The computer in the above picture needs to send some data to another computer. The Application layer is where the user interface exists, here the user interacts with the application he or she is using, then this data is passed to the Presentation layer and then to the Session layer. These three layer add some extra information to the original data that came from the user and then passes it to the Transport layer. Here the data is broken into smaller pieces (one piece at a time transmitted) and the TCP header is a added. At this point, the data at the Transport layer is called a segment.

Each segment is sequenced so the data stream can be put back together on the receiving side exactly as transmitted. Each segment is then handed to the Network layer for network addressing (logical addressing) and routing through the internet network. At the Network layer, we call the data (which includes at this point the transport header and the upper layer information) a packet.

The Network layer add its IP header and then sends it off to the Datalink layer. Here we call the data (which includes the Network layer header, Transport layer header and upper layer information) a frame. The Datalink layer is responsible for taking packets from the Network layer and placing them on the network medium (cable). The Datalink layer encapsulates each packet in a frame which contains the hardware address (MAC) of the source and destination computer (host) and the LLC information which identifies to which protocol in the prevoius layer (Network layer) the packet should be passed when it arrives to its destination. Also, at the end, you will notice the FCS field which is the Frame Check Sequence. This is used for error checking and is also added at the end by the Datalink layer.

If the destination computer is on a remote network, then the frame is sent to the router or gateway to be routed to the desination. To put this frame on the network, it must be put into a digital signal. Since a frame is really a logical group of 1's and 0's, the Physical layer is responsible for encapsulating these digits into a digital signal which is read by devices on the same local network.

There are also a few 1's and 0's put at the begining of the frame, only so the receiving end can synchronize with the digital signal it will be receiving.

Below is a picture of what happens when the data is received at the destination computer.



The receiving computer will firstly synchronize with the digital signal by reading the few extra 1's and 0's as mentioned above. Once the synchonization is complete and it receives the whole frame and passes it to the layer above it which is the Datalink layer.

The Datalink layer will do a Cyclic Redundancy Check (CRC) on the frame. This is a computation which the comupter does and if the result it gets matches the value in the FCS field, then it assumes that the frame has been received without any errors. Once that's out of the way, the Datalink layer will strip off any information or header which was put on by the remote system's Datalink layer and pass the rest (now we are moving from the Datalink layer to the Network layer, so we call the data a packet) to the above layer which is the Network layer.

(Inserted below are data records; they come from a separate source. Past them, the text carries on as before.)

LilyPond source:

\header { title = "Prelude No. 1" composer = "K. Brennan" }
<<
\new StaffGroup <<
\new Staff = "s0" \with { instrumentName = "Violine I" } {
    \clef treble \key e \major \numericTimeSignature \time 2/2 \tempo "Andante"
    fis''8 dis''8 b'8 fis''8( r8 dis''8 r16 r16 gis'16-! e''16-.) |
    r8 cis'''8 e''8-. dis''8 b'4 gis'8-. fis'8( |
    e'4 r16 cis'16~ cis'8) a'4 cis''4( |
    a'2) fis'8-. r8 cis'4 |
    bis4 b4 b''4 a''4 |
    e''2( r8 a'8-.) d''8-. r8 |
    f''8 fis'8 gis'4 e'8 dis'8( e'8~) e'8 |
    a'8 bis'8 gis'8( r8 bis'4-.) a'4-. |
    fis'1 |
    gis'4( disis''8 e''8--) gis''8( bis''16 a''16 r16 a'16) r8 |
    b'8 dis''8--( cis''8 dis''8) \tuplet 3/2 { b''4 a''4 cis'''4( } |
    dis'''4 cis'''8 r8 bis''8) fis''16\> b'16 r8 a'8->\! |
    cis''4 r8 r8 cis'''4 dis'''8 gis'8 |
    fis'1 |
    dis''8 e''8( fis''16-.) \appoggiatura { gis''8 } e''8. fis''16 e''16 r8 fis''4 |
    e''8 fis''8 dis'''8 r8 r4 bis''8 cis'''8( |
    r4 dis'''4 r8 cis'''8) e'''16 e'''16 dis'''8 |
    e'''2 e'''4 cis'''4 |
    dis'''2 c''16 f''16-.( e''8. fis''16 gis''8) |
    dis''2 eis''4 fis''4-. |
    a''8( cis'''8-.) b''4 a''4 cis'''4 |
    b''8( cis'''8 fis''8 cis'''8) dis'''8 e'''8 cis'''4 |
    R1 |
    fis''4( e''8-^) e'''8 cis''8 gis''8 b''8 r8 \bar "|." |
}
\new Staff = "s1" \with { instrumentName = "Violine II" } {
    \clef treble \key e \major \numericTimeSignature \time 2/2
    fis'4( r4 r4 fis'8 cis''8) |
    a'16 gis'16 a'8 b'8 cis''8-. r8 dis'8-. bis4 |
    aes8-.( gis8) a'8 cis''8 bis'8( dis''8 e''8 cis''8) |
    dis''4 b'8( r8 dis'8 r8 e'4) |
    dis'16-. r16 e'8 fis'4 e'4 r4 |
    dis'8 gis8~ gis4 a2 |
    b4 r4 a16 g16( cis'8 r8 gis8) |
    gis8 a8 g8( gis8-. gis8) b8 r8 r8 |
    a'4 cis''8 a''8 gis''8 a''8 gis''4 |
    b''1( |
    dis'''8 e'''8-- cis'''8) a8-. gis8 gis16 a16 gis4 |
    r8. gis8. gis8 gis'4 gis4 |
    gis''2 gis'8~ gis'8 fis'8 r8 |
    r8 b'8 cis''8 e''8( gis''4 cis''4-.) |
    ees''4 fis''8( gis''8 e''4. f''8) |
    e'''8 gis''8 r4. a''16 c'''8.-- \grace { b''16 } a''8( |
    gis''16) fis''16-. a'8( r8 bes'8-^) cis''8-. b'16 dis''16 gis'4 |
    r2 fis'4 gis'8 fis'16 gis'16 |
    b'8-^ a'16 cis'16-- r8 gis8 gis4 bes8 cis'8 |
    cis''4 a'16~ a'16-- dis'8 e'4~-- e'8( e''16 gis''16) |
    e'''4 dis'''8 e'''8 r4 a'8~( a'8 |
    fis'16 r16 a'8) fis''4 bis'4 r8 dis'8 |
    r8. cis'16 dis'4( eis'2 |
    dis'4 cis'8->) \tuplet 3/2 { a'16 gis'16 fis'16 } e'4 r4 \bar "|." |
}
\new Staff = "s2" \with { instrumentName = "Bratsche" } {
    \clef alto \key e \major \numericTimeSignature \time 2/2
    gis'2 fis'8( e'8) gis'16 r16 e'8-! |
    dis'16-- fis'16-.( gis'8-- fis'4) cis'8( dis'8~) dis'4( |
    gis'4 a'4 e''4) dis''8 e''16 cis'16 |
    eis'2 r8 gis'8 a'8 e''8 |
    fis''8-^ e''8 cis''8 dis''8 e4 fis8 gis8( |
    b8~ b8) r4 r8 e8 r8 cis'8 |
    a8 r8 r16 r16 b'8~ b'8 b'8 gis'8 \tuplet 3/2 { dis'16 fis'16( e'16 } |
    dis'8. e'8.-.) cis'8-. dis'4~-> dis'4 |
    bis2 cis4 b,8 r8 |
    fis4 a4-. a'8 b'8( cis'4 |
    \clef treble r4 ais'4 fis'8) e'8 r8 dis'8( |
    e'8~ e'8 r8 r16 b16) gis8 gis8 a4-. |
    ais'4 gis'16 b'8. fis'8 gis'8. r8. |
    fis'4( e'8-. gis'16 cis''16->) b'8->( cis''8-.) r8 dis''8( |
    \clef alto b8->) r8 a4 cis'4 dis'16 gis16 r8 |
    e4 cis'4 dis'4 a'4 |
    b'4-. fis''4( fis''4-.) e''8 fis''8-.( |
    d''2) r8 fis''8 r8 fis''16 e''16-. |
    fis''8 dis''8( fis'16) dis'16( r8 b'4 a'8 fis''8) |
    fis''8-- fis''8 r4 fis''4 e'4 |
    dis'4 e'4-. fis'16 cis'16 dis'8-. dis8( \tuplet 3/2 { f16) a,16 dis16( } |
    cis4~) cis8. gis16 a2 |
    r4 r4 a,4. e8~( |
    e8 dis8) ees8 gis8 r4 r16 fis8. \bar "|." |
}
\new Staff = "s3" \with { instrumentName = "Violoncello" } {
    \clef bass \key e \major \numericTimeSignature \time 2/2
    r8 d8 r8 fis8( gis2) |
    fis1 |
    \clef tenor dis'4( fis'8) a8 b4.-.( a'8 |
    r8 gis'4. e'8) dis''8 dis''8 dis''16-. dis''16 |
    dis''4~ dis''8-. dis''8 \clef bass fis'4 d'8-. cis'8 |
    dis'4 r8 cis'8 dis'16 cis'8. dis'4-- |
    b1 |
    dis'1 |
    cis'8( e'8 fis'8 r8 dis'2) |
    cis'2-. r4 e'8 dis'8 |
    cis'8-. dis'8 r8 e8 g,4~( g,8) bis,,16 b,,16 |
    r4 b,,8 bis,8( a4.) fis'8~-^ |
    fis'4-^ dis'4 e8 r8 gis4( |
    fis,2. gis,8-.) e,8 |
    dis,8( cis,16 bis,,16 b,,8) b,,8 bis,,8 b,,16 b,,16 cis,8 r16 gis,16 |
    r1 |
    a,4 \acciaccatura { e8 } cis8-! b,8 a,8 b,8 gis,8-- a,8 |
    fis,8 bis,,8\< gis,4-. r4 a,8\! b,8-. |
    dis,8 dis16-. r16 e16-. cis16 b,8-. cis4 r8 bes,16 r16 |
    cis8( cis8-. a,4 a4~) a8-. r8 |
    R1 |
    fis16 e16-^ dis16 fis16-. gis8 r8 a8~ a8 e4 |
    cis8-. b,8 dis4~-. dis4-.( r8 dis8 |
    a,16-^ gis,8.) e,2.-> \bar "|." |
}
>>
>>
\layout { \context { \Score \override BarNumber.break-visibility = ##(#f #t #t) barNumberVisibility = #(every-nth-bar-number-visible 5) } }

At the Network layer the IP address is checked and if it matches (with the machine's own IP address) then the Network layer header, or IP header if you like, is stripped off from the packet and the rest is passed to the above layer which is the Transport layer. Here the rest of the data is now called a segment.

The segment is processed at the Transport layer, which rebuilds the data stream (at this level on the sender's computer it was actually split into pieces so they can be transferred) and acknowledges to the transmitting computer that it received each piece. It is obvious that since we are sending an ACK back to the sender from this layer that we are using TCP and not UDP. Please refer to the Protocols section for more clarification. After all that, it then happily hands the data stream to the upper-layer application.

You will find that when analysing the way data travels from one computer to another most people never analyse in detail any layers above the Transport layer. This is because the whole process of getting data from one computer to another involves usually layers 1 to 4 (Physical to Transport) or layer 5 (Session) at the most, depending on the type of data.